In the president's new angle that his critics are trying to 'rewrite history', those critics might want to point out that his charge would be more timely after he stopped putting so much effort into obstructing any independent inquiry that could allow an accurate first draft of the history to be written. In any case, he must sense now that he's blowing into a fierce wind. The judgement of history hangs over this guy like a sharp, heavy knife. His desperation betrays him. He knows it too."

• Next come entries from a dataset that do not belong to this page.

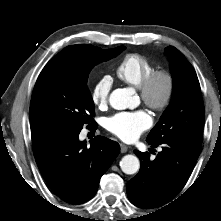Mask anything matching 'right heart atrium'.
Instances as JSON below:
<instances>
[{"label":"right heart atrium","mask_w":221,"mask_h":221,"mask_svg":"<svg viewBox=\"0 0 221 221\" xmlns=\"http://www.w3.org/2000/svg\"><path fill=\"white\" fill-rule=\"evenodd\" d=\"M112 88V79L110 76H102L99 78L90 93L92 103L98 108H104L109 102L110 92Z\"/></svg>","instance_id":"1"}]
</instances>
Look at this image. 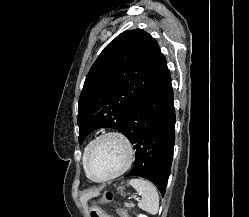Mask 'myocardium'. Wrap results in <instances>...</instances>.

It's his blogger allies who don't."

I might add that this line of attack takes the American people for fools incapable of arriving at judgements of their own. But they can, they do, and they have. They have turned against this war and slowly come to the conclusion that they were deliberately misled. Questioning the patriotism of the war's critics isn't going to work because a majority of Americans now share that criticism and don't think of themselves as unpatriotic.

11/17/2005 10:01:00 am  
Blogger Adolf Fiinkensein said...

Ackers1. As usual, ten thousand words with no substance. Don't let a few hard facts trip you up.

11/17/2005 10:39:00 am  
Blogger Antarctic Lemur said...

Actually Ackers, I think Bush's low popularity has more to do with domestic issues such as bloated spending and a bad first nominee for the Supreme Court. Conservatives think they're being screwed by a party starting to resemble the Dems of the 1990s: comfortable spending tax dollars rather than achieving anything.

Iraq doesn't appear to be the dominating issue at the moment in the USA.

11/17/2005 10:58:00 am  
Blogger Ackers1 said...

Iraq is up there. It's going to be a cold winter.